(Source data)
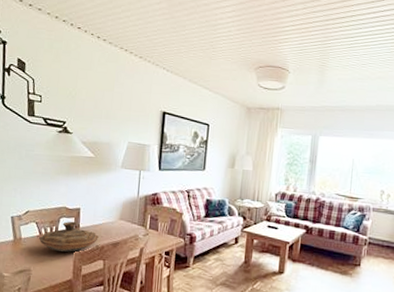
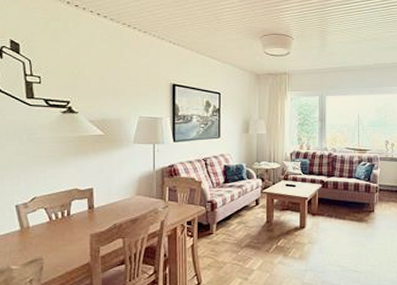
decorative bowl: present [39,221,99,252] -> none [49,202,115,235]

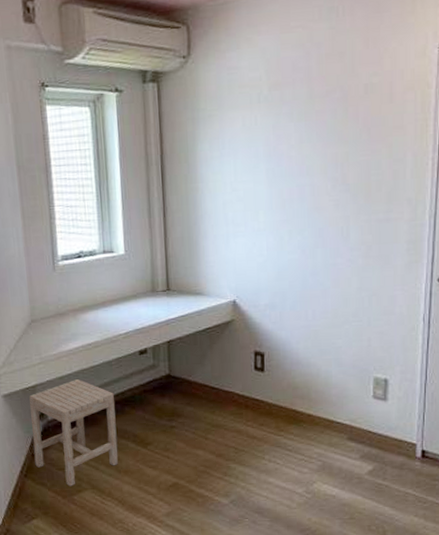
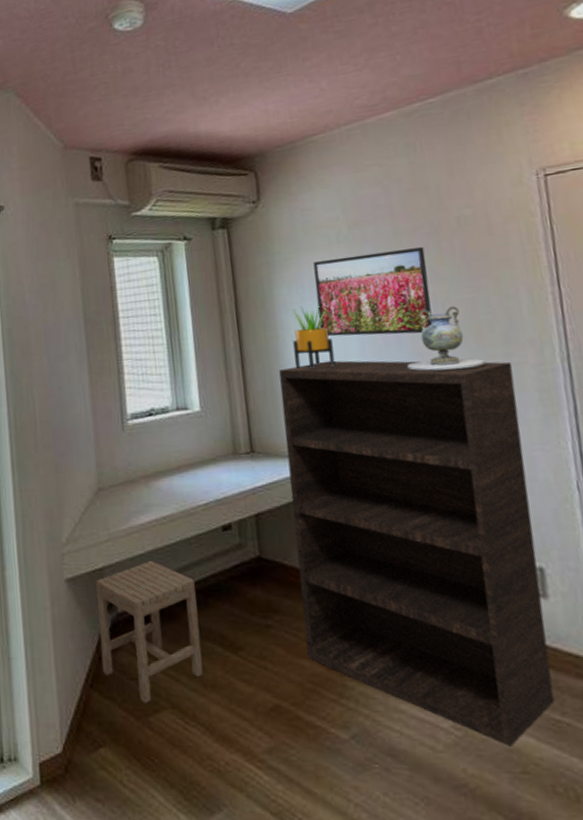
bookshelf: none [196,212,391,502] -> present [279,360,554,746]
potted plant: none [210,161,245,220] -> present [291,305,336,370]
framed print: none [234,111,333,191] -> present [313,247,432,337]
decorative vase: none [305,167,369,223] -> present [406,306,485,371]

WHAT TO WORK ON: What you return should be the entries from above, unchanged and without their images.

SOLUTION TO THIS TASK:
decorative bowl: present [39,221,99,252] -> none [49,202,115,235]

bookshelf: none [196,212,391,502] -> present [279,360,554,746]
potted plant: none [210,161,245,220] -> present [291,305,336,370]
framed print: none [234,111,333,191] -> present [313,247,432,337]
decorative vase: none [305,167,369,223] -> present [406,306,485,371]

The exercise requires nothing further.